Collection entries:
=== Begin Enclosure ===

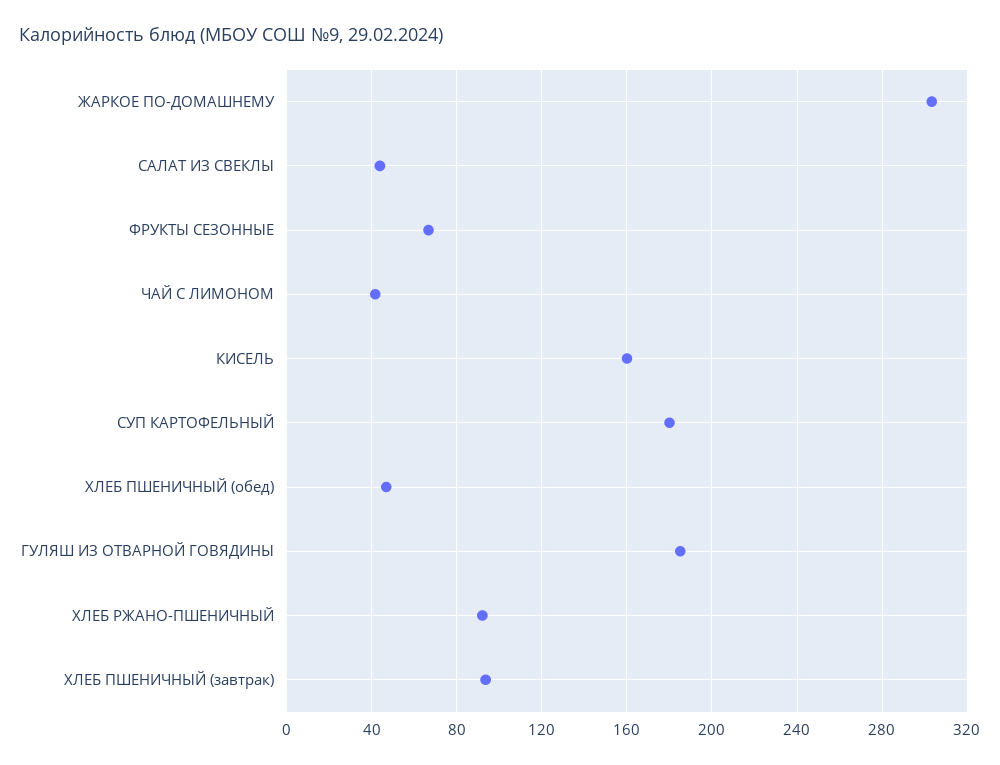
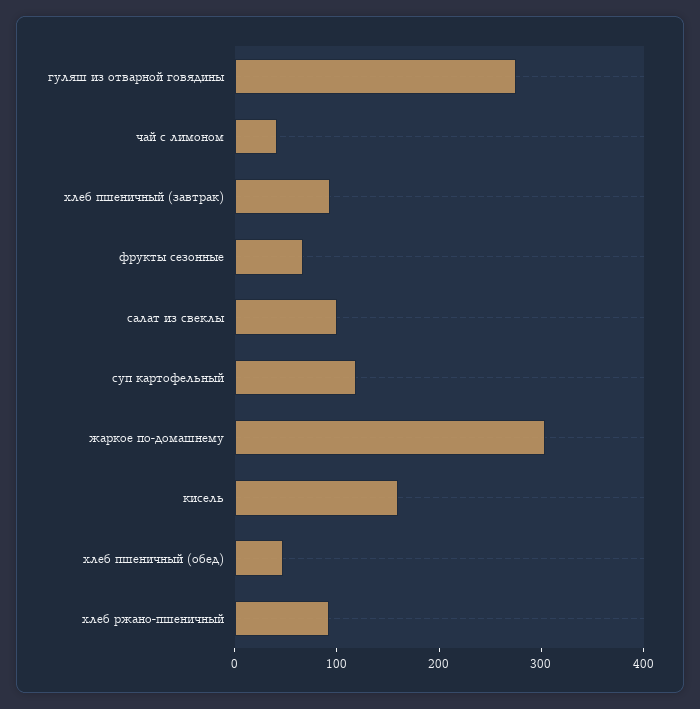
САЛАТ ИЗ СВЕКЛЫ: 45 -> 100
СУП КАРТОФЕЛЬНЫЙ: 180 -> 120
ГУЛЯШ ИЗ ОТВАРНОЙ ГОВЯДИНЫ: 185 -> 280

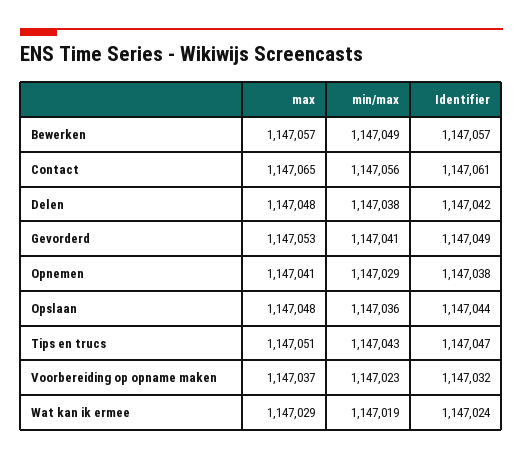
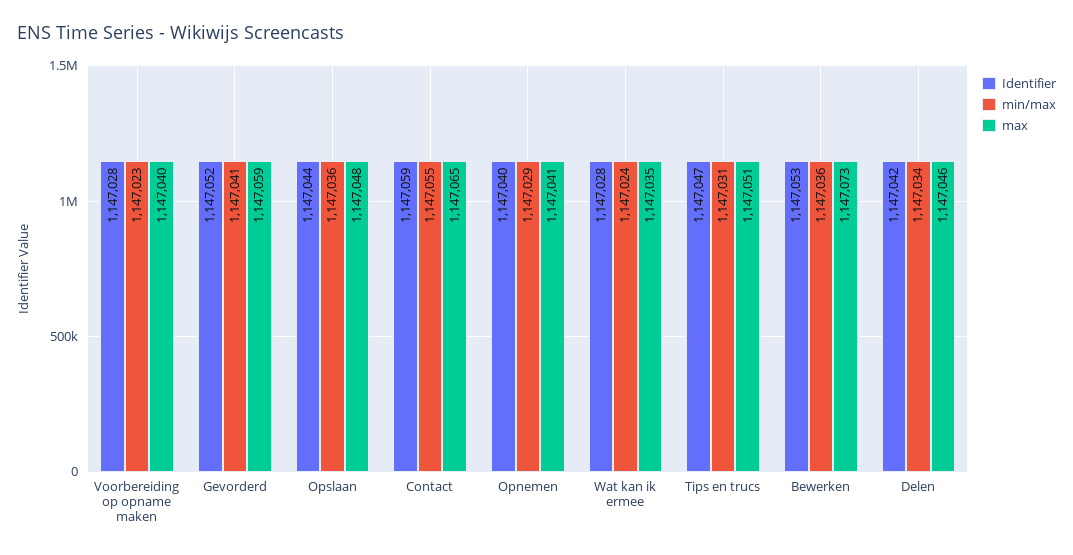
max, Bewerken: 1147057 -> 1147073
min/max, Bewerken: 1147049 -> 1147036
Identifier, Bewerken: 1147057 -> 1147053
min/max, Contact: 1147056 -> 1147055
Identifier, Contact: 1147061 -> 1147059
max, Delen: 1147048 -> 1147046
min/max, Delen: 1147038 -> 1147034
max, Gevorderd: 1147053 -> 1147059
Identifier, Gevorderd: 1147049 -> 1147052
Identifier, Opnemen: 1147038 -> 1147040
min/max, Tips en trucs: 1147043 -> 1147031
max, Voorbereiding op opname maken: 1147037 -> 1147040
Identifier, Voorbereiding op opname maken: 1147032 -> 1147028
max, Wat kan ik ermee: 1147029 -> 1147035
min/max, Wat kan ik ermee: 1147019 -> 1147024
Identifier, Wat kan ik ermee: 1147024 -> 1147028

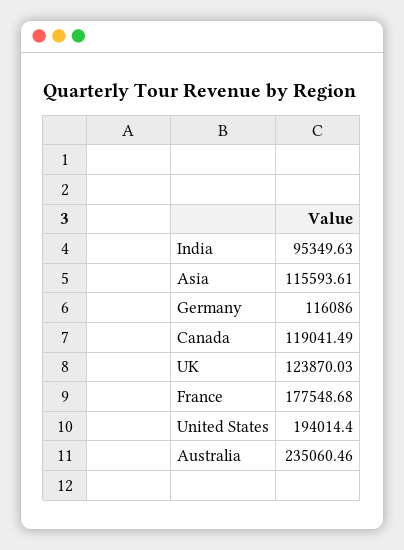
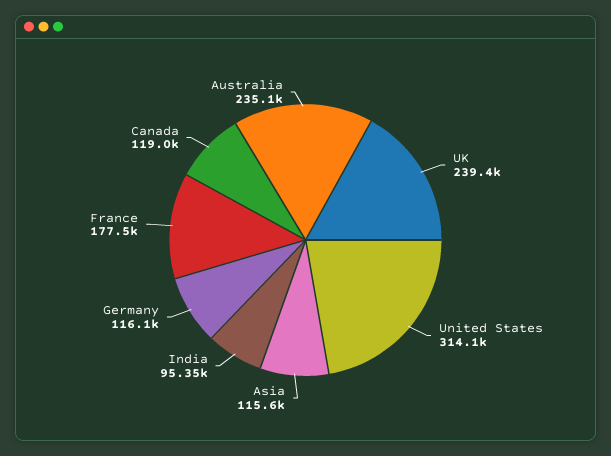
UK: 123870.03 -> 239400
United States: 194014.4 -> 314100

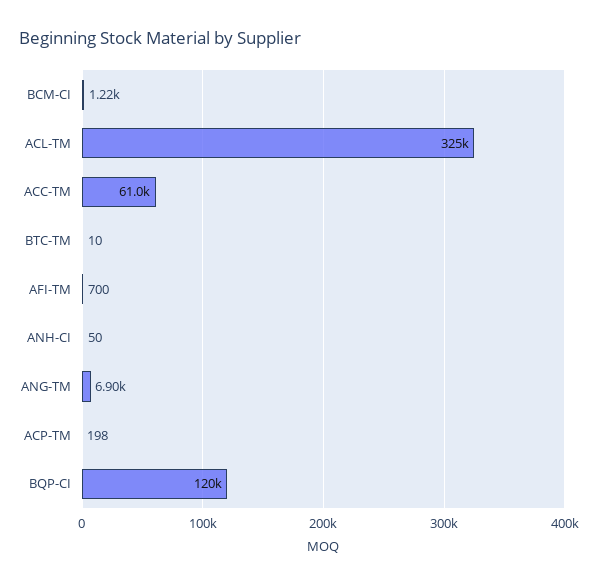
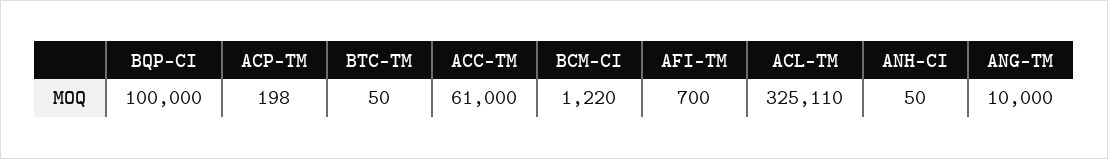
BTC-TM: 10 -> 50
ANG-TM: 6900 -> 10000
BQP-CI: 120000 -> 100000

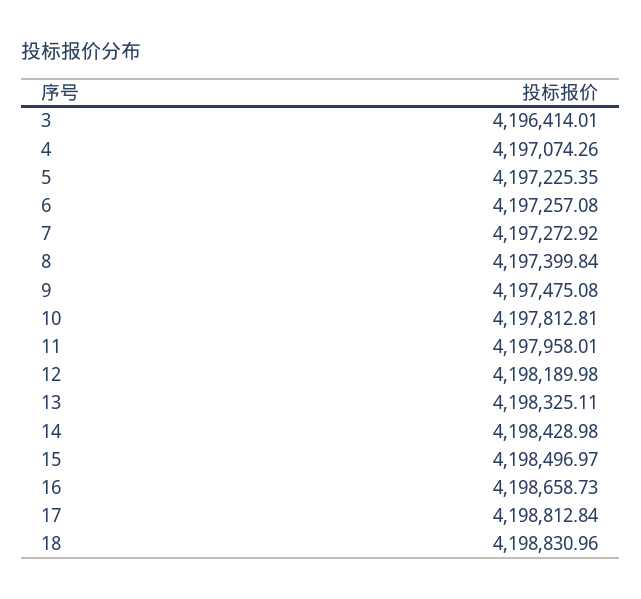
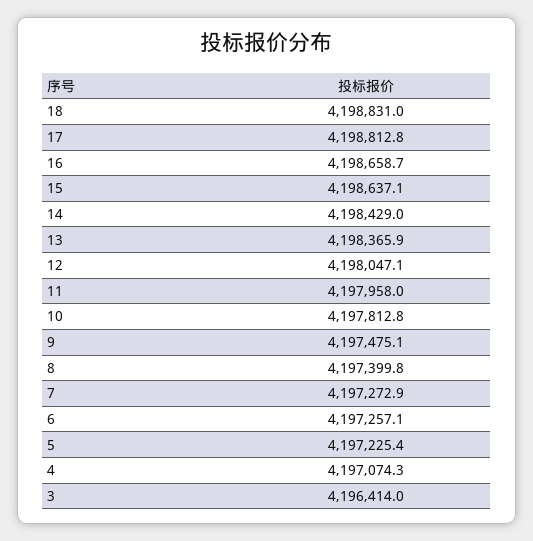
12: 4198189.98 -> 4198047.1
13: 4198325.11 -> 4198365.9
15: 4198496.97 -> 4198637.1

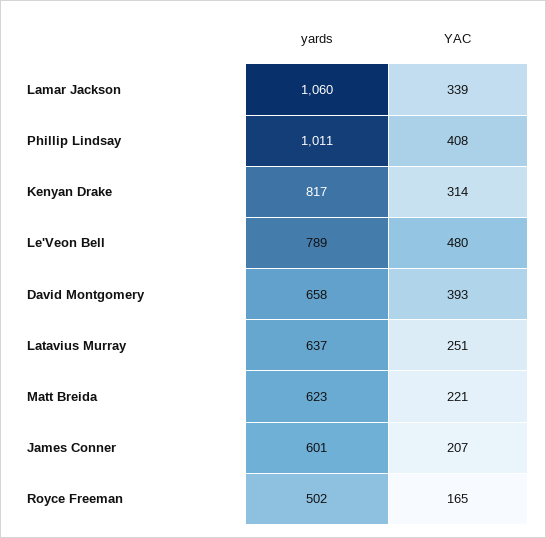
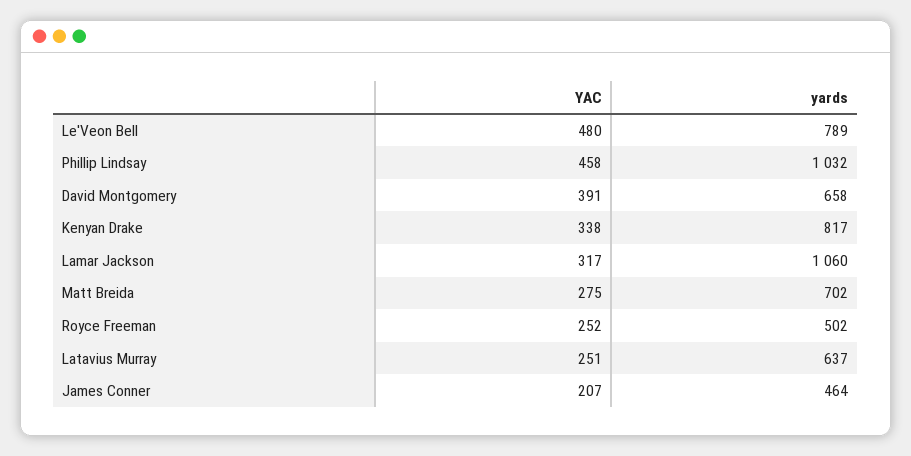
YAC, Lamar Jackson: 339 -> 317
yards, Phillip Lindsay: 1011 -> 1032
YAC, Phillip Lindsay: 408 -> 458
YAC, Kenyan Drake: 314 -> 338
YAC, David Montgomery: 393 -> 391
yards, Matt Breida: 623 -> 702
YAC, Matt Breida: 221 -> 275
yards, James Conner: 601 -> 464
YAC, Royce Freeman: 165 -> 252

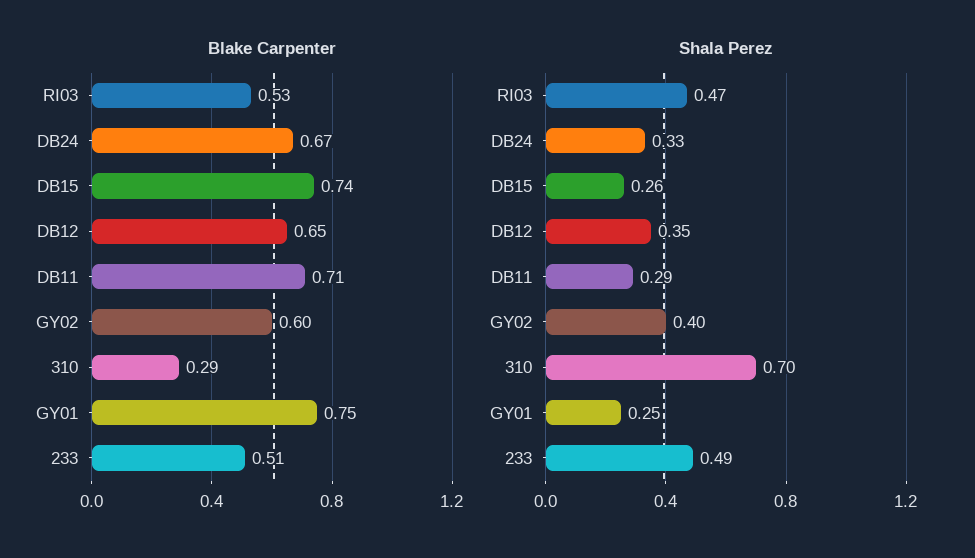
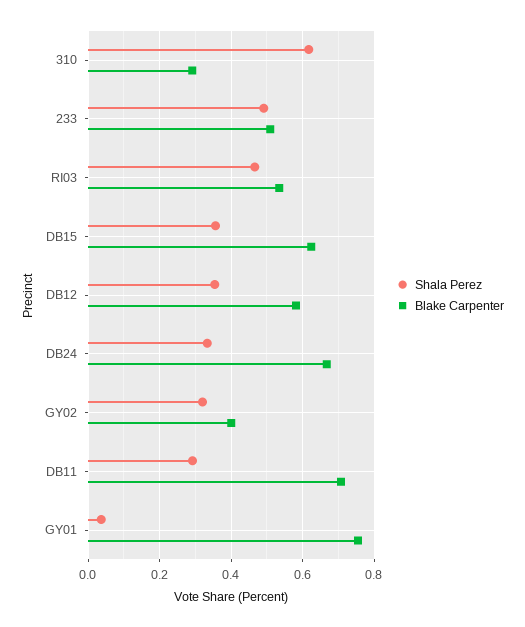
Blake Carpenter, DB15: 0.74 -> 0.62
Blake Carpenter, DB12: 0.65 -> 0.58
Blake Carpenter, GY02: 0.6 -> 0.4
Shala Perez, DB15: 0.26 -> 0.36
Shala Perez, GY02: 0.4 -> 0.32
Shala Perez, 310: 0.7 -> 0.62
Shala Perez, GY01: 0.25 -> 0.04

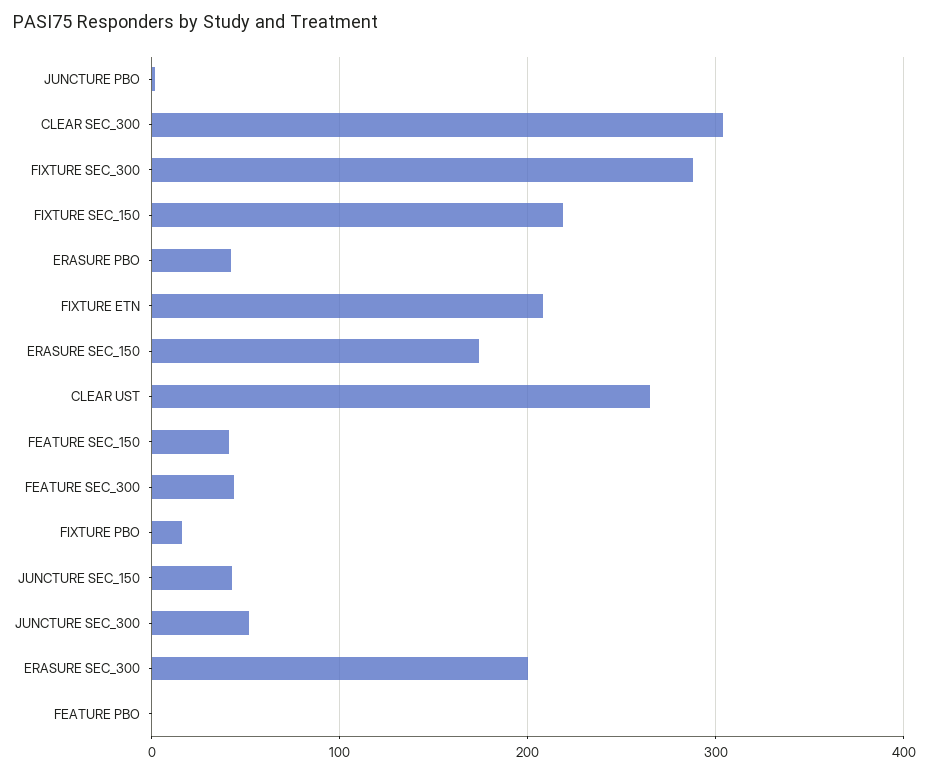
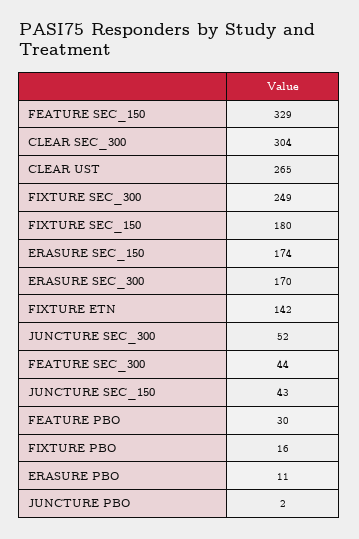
FIXTURE SEC_300: 290 -> 249
FIXTURE SEC_150: 220 -> 180
ERASURE PBO: 40 -> 11
FIXTURE ETN: 210 -> 142
FEATURE SEC_150: 40 -> 329
ERASURE SEC_300: 200 -> 170
FEATURE PBO: 0 -> 30

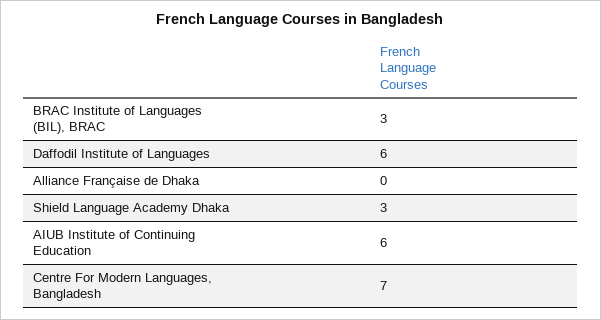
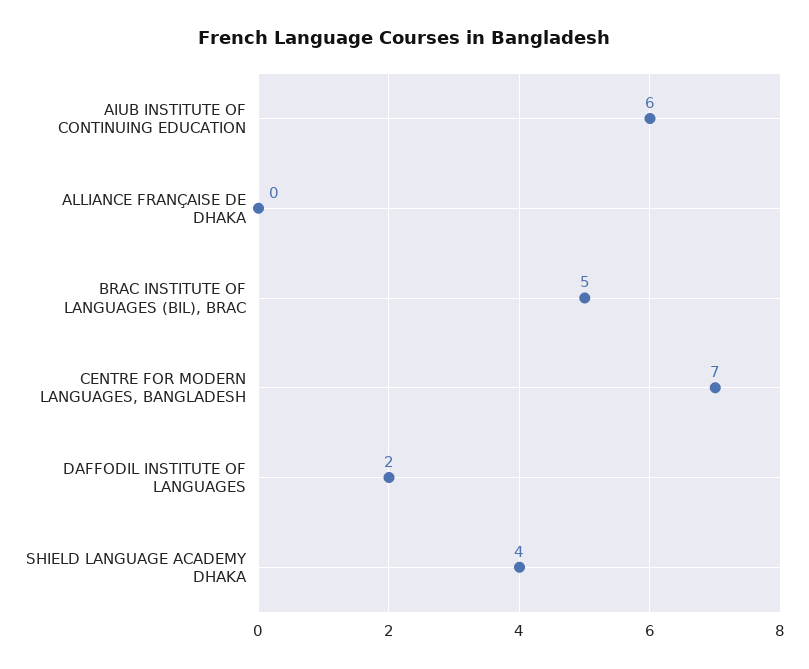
BRAC Institute of Languages (BIL), BRAC: 3 -> 5
Daffodil Institute of Languages: 6 -> 2
Shield Language Academy Dhaka: 3 -> 4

=== End Enclosure ===

Return exactly the lines above, from the one with "ГУЛЯШ ИЗ ОТВАРНОЙ ГОВЯДИНЫ: 185 -> 280" up to and including the one with "YAC, Royce Freeman: 165 -> 252", and include no pictures.

ГУЛЯШ ИЗ ОТВАРНОЙ ГОВЯДИНЫ: 185 -> 280

max, Bewerken: 1147057 -> 1147073
min/max, Bewerken: 1147049 -> 1147036
Identifier, Bewerken: 1147057 -> 1147053
min/max, Contact: 1147056 -> 1147055
Identifier, Contact: 1147061 -> 1147059
max, Delen: 1147048 -> 1147046
min/max, Delen: 1147038 -> 1147034
max, Gevorderd: 1147053 -> 1147059
Identifier, Gevorderd: 1147049 -> 1147052
Identifier, Opnemen: 1147038 -> 1147040
min/max, Tips en trucs: 1147043 -> 1147031
max, Voorbereiding op opname maken: 1147037 -> 1147040
Identifier, Voorbereiding op opname maken: 1147032 -> 1147028
max, Wat kan ik ermee: 1147029 -> 1147035
min/max, Wat kan ik ermee: 1147019 -> 1147024
Identifier, Wat kan ik ermee: 1147024 -> 1147028

UK: 123870.03 -> 239400
United States: 194014.4 -> 314100

BTC-TM: 10 -> 50
ANG-TM: 6900 -> 10000
BQP-CI: 120000 -> 100000

12: 4198189.98 -> 4198047.1
13: 4198325.11 -> 4198365.9
15: 4198496.97 -> 4198637.1

YAC, Lamar Jackson: 339 -> 317
yards, Phillip Lindsay: 1011 -> 1032
YAC, Phillip Lindsay: 408 -> 458
YAC, Kenyan Drake: 314 -> 338
YAC, David Montgomery: 393 -> 391
yards, Matt Breida: 623 -> 702
YAC, Matt Breida: 221 -> 275
yards, James Conner: 601 -> 464
YAC, Royce Freeman: 165 -> 252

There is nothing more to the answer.